Investigation of heteroscedasticity in polygenic risk scores across 15 quantitative traits
Abstract : The polygenic risk score (PRS) could be used to stratify individuals with high risk of diseases and predict complex trait of individual in a population. Previous studies developed a PRS-based prediction model using linear regression and evaluated the predictive performance of the model using the R2 value. One of the key assumptions of linear regression is that the variance of the residual should be constant at each level of the predictor variables, called homoscedasticity.
However, some studies show that PRS models exhibit heteroscedasticity between PRS and traits. This study analyzes whether heteroscedasticity exists in PRS models of diverse disease-related traits and, if any, it affects the accuracy of PRS-based prediction in 354,761 Europeans from the UK Biobank. We constructed PRSs for 15 quantitative traits using LDpred2 and estimated the existence of heteroscedasticity between PRSs and 15 traits using three different tests of the Breusch-Pagan (BP) test, score test, and F test. Thirteen out of fifteen traits show significant heteroscedasticity. Further replication using new PRSs from the PGS catalog and independent samples (N = 23,620) from the UK Biobank confirmed the heteroscedasticity in ten traits. As a result, ten out of fifteen quantitative traits show statistically significant heteroscedasticity between the PRS and each trait.
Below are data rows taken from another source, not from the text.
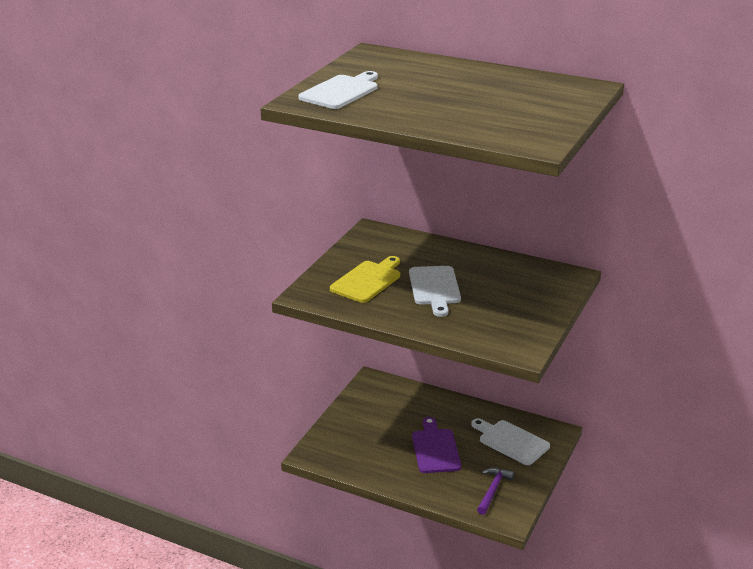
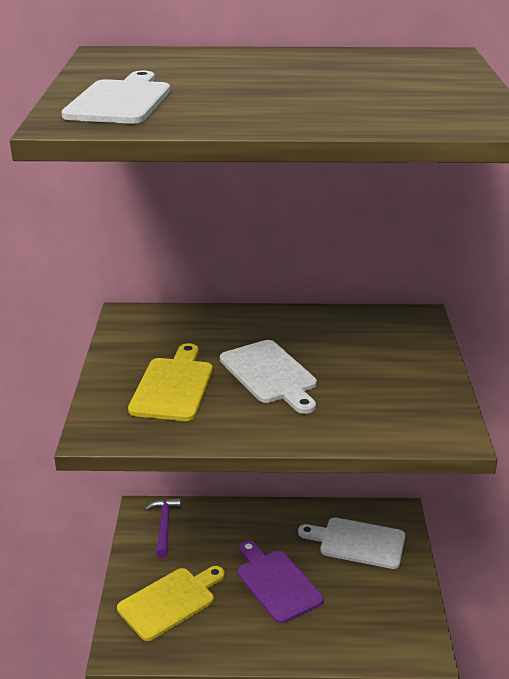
camera: 25 degrees left, 0 degrees up
(357, 438) = (170, 601): none -> yellow cutting board
(493, 490) = (379, 618): purple hammer -> purple hammer (164, 526)

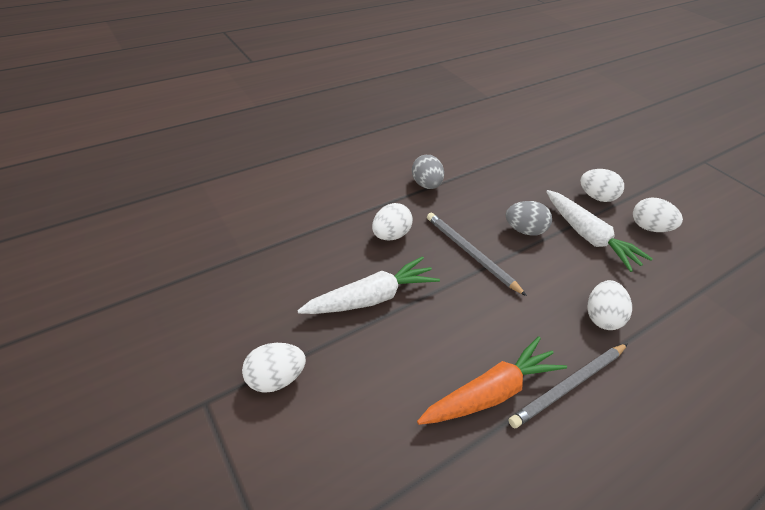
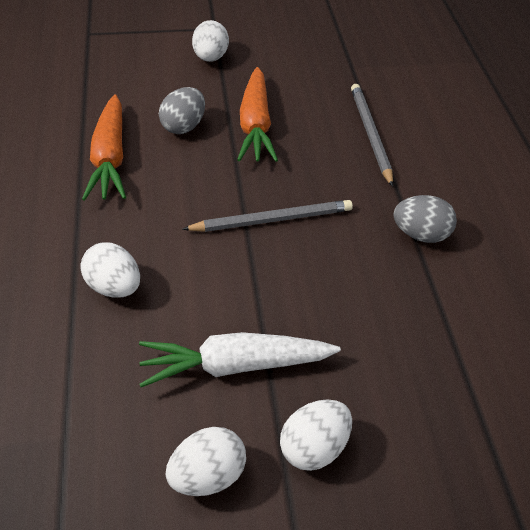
camera: 115 degrees right, 5 degrees up
(371, 298) = (255, 124): white carrot -> orange carrot
(391, 235) = (335, 166): white egg -> none
(524, 230) = (284, 294): grey egg -> grey egg (183, 126)
(569, 386) = (72, 210): grey pencil -> grey pencil (370, 134)

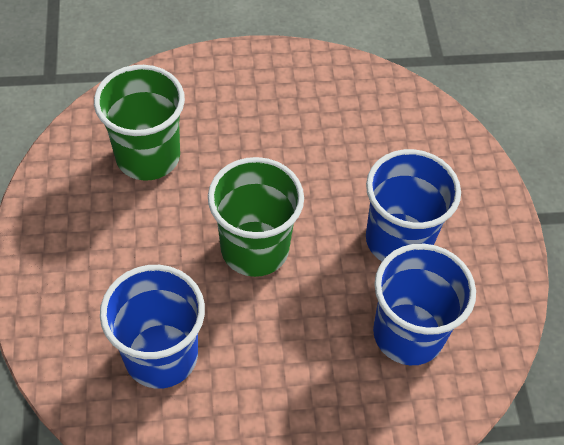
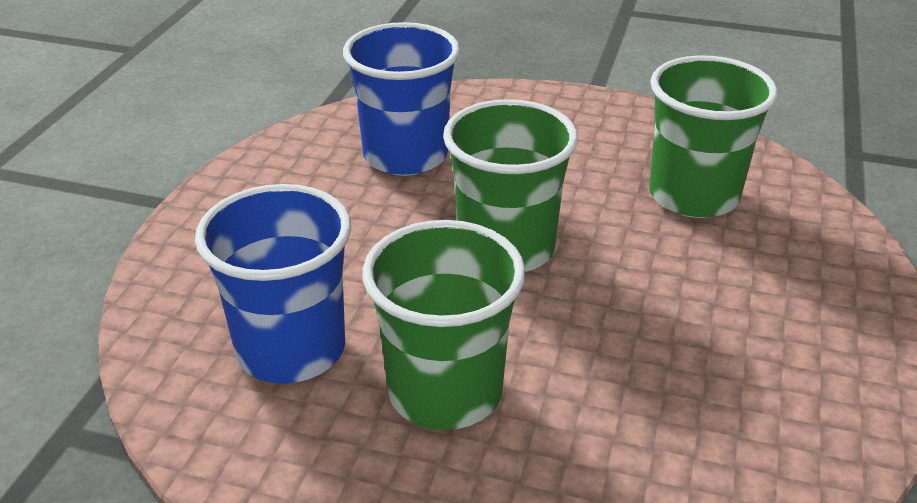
camera: 115 degrees right, 20 degrees down
(398, 240) = (445, 392): blue cup -> green cup

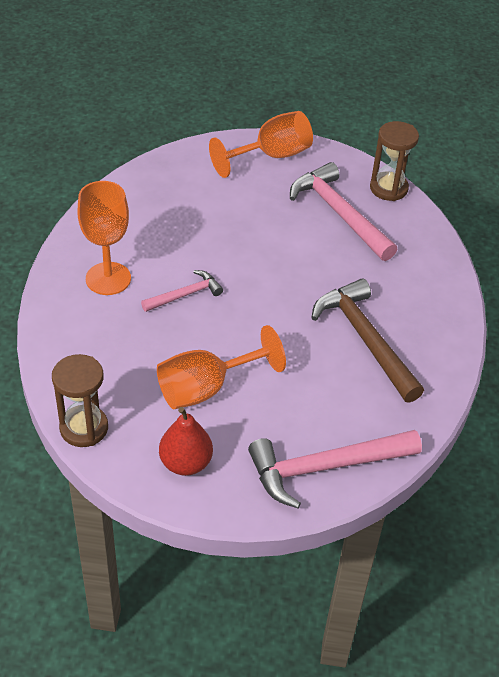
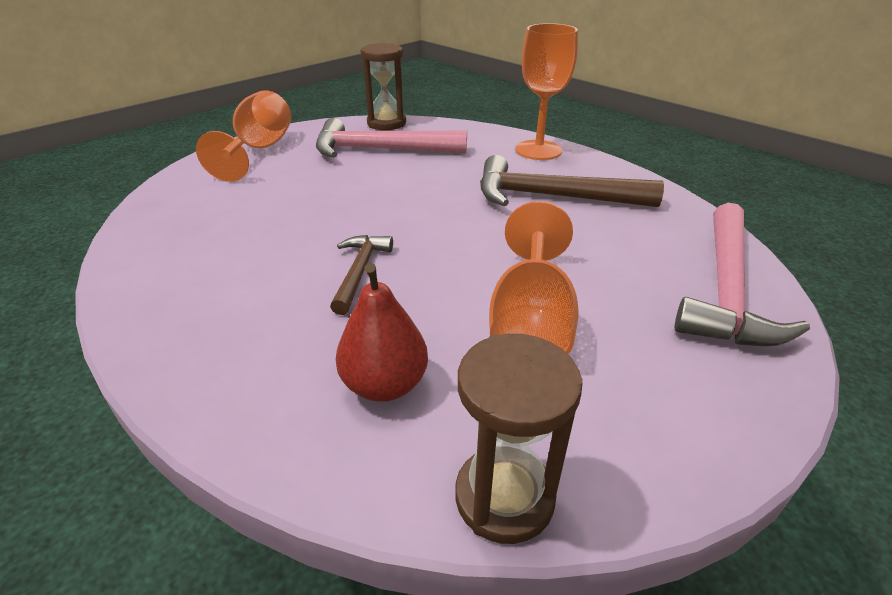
camera: 50 degrees left, 10 degrees down
(108, 278) = (245, 320): orange goblet -> orange goblet (538, 150)
(185, 295) = (360, 271): pink hammer -> brown hammer
(185, 463) = (658, 404): red pear -> red pear (384, 384)

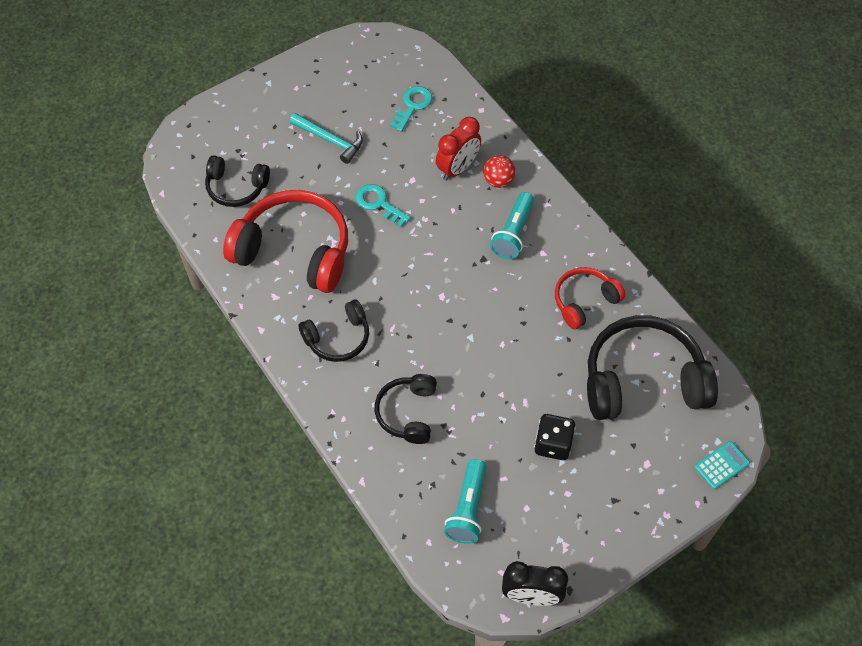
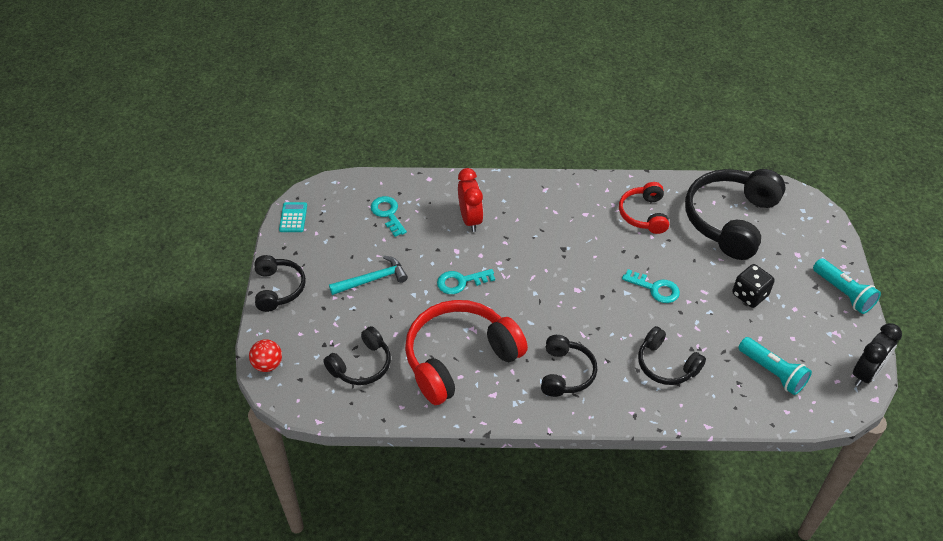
camera: 55 degrees left, 10 degrees down
(270, 85) = (278, 288): none -> black headphones
(494, 358) = (655, 288): none -> turquoise key
(498, 181) = (502, 203): red ball -> red ball (268, 364)
(513, 233) = (555, 220): turquoise flashlight -> turquoise flashlight (843, 293)
(721, 465) = (822, 218): turquoise calculator -> turquoise calculator (293, 217)

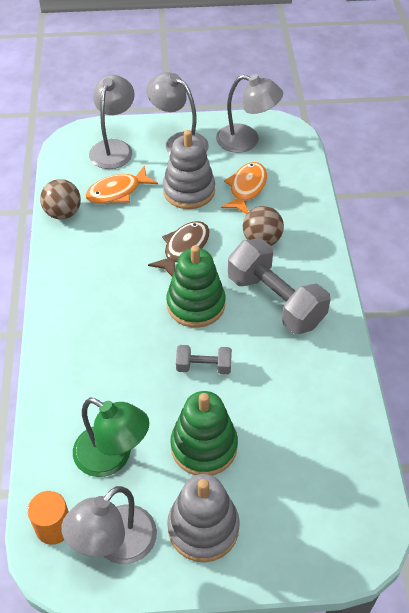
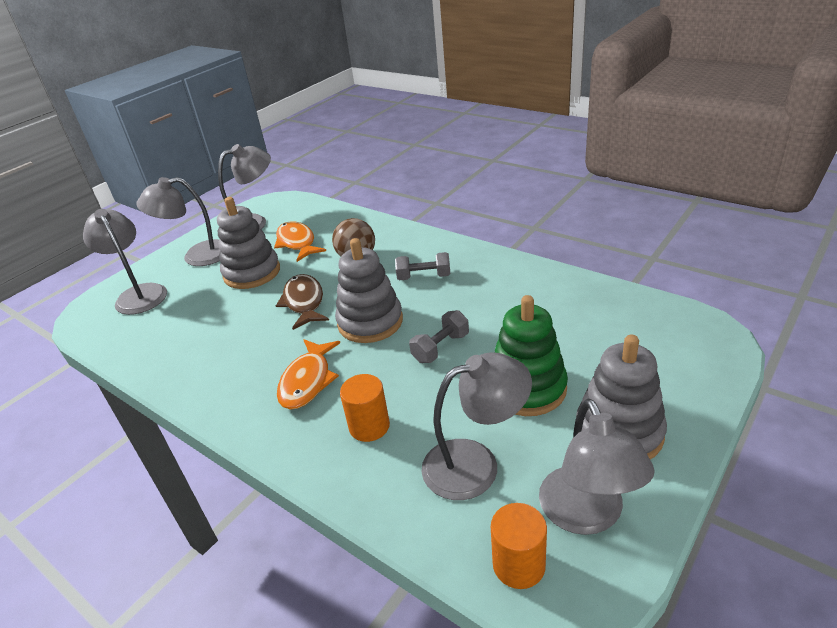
camera: 45 degrees left, 15 degrees down
(63, 213) = (150, 361): brown ball -> none
(99, 376) = (369, 426): none -> orange cylinder
(112, 457) = (475, 464): green lamp -> grey lamp
(117, 192) = (186, 314): orange fish -> orange fish (307, 381)
(196, 304) = (370, 322): green stacking toy -> grey stacking toy
(275, 301) = (424, 277): grey dumbbell -> grey dumbbell, size x0.49

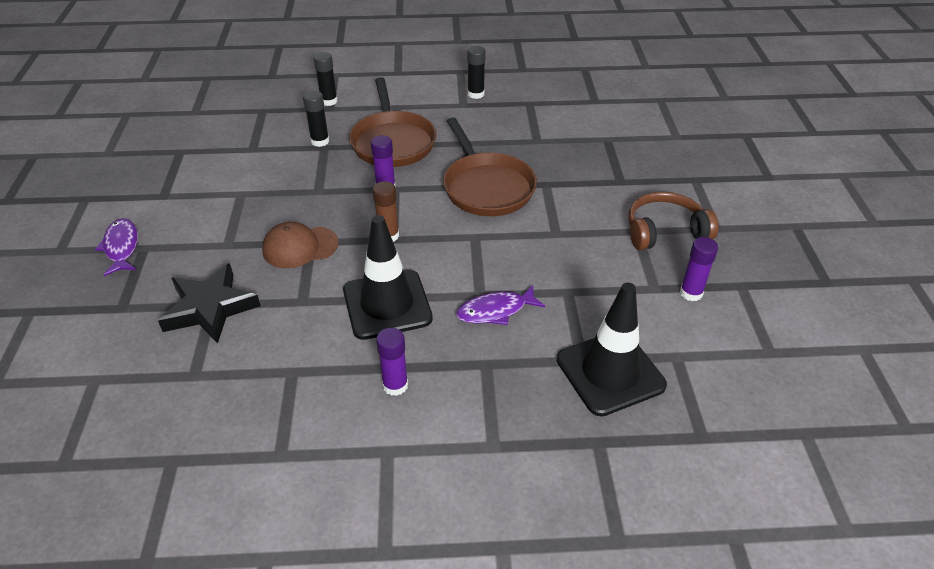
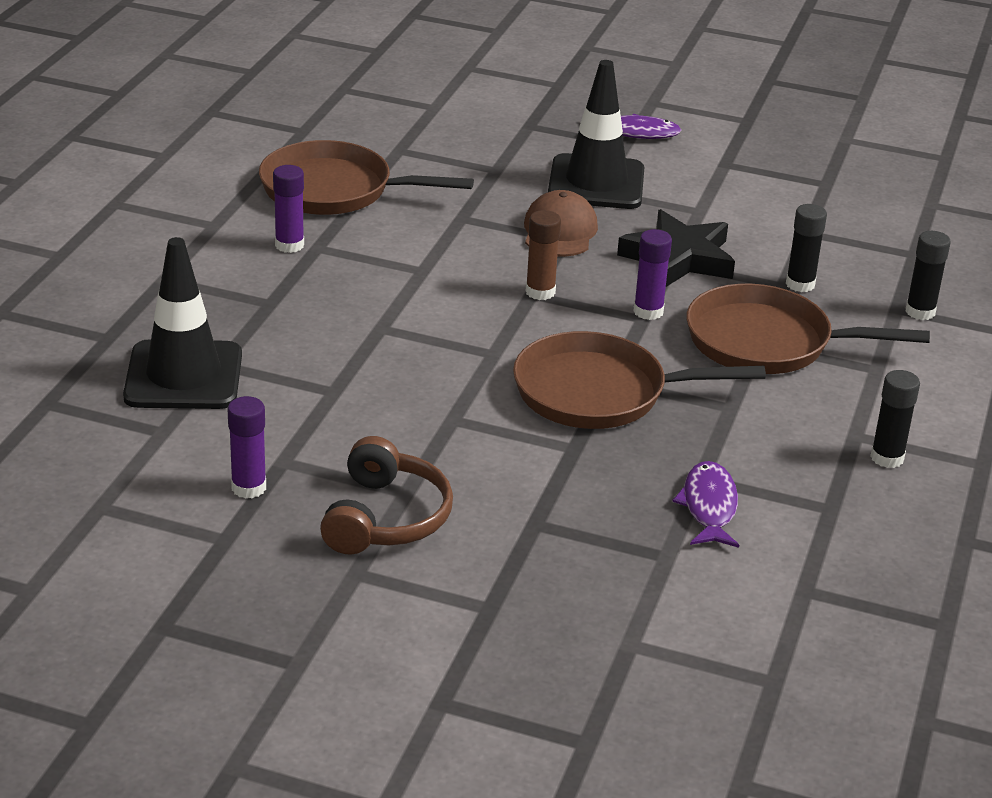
camera: 110 degrees right, 10 degrees down
(210, 308) = (491, 168): black star -> black star (679, 257)
(287, 391) = (334, 190): none -> brown pan
(387, 304) = (413, 265): black traffic cone -> black traffic cone (596, 183)
(495, 311) = (344, 330): purple fish -> purple fish (709, 506)

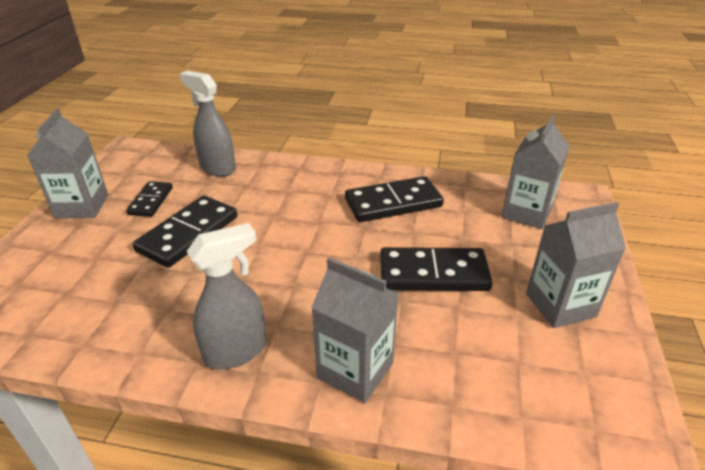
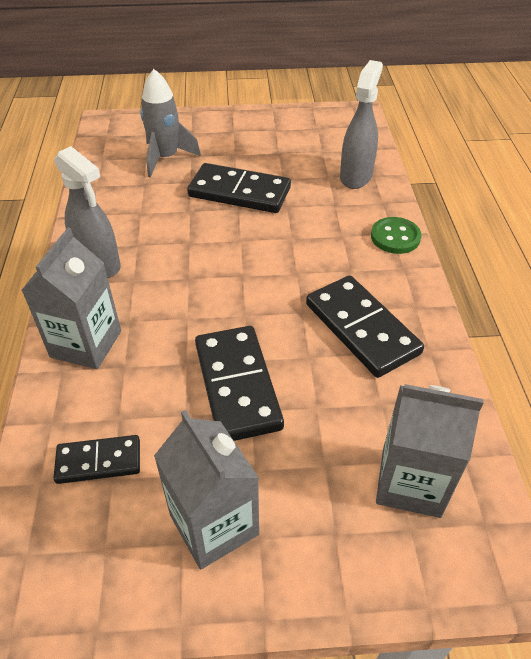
camera: 75 degrees right, 10 degrees up
(82, 206) = (254, 124): grey carton -> none
(82, 277) = (166, 158): none -> grey rocket
(151, 201) = (279, 155): black domino -> black domino (98, 461)
(304, 168) = (395, 237): none -> green button

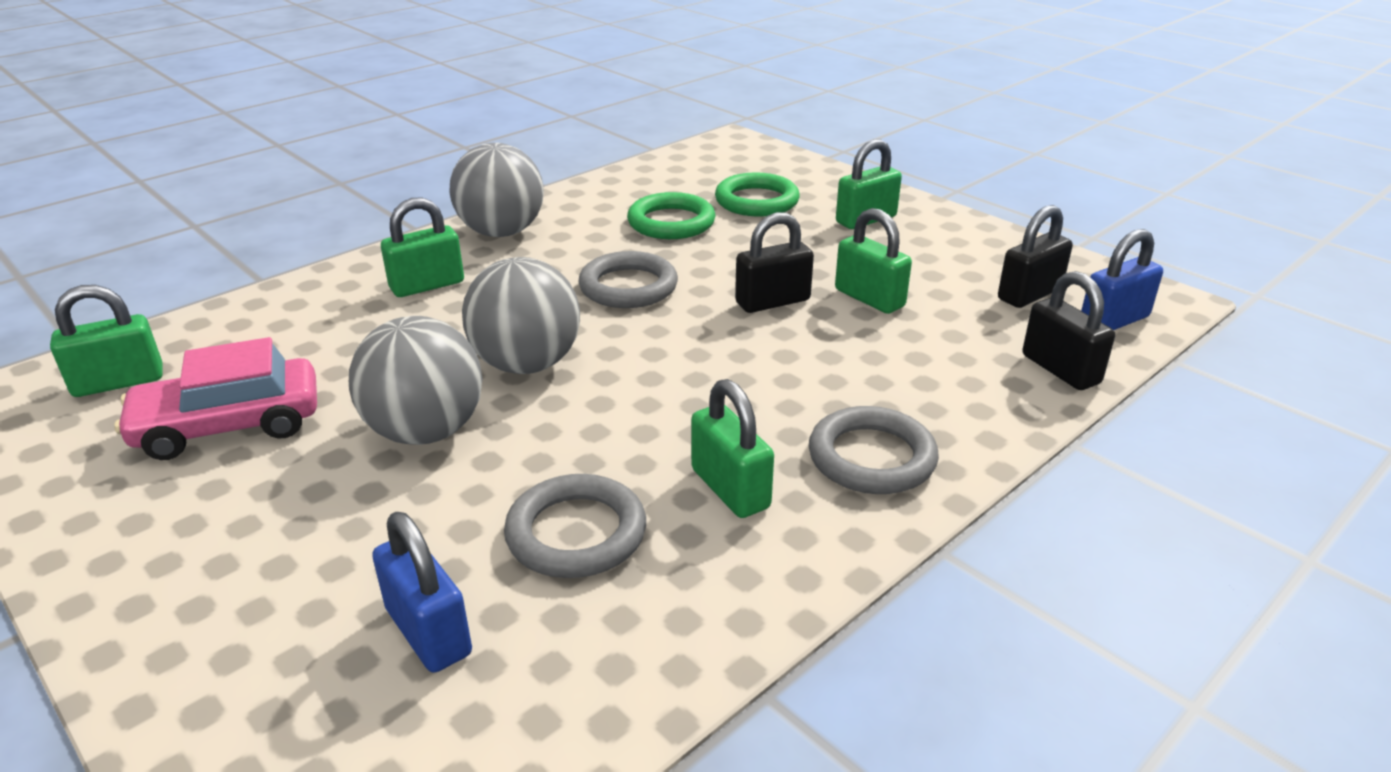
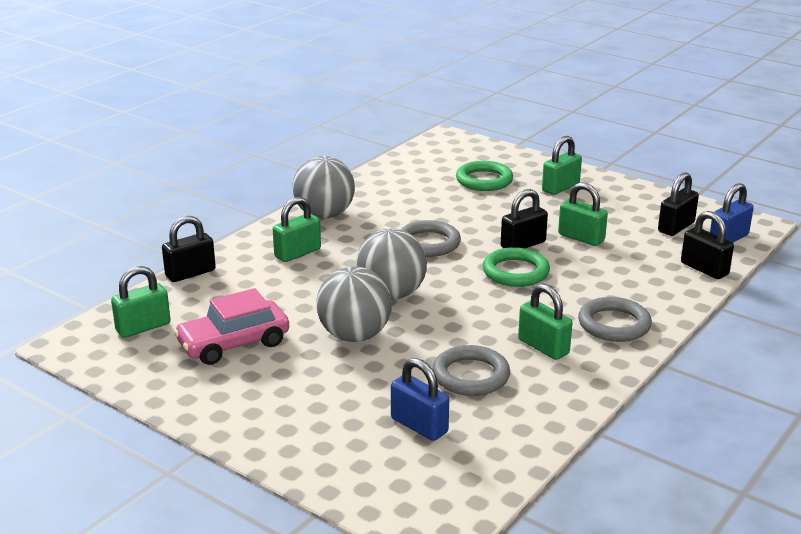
camera: 10 degrees left, 5 degrees down
(254, 302) = (190, 273): none -> black padlock
(671, 222) = (434, 199): green ring -> green ring (515, 272)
There was a greater variance of residuals as PRS increased, and the prediction accuracy at each level of PRS tended to decrease as the variance of residuals increased. In conclusion, heteroscedasticity was frequently observed in the PRSbased prediction models of quantitative traits, and the accuracy of the predictive model may differ according to PRS values. Therefore, prediction models using the PRS should be constructed by considering heteroscedasticity.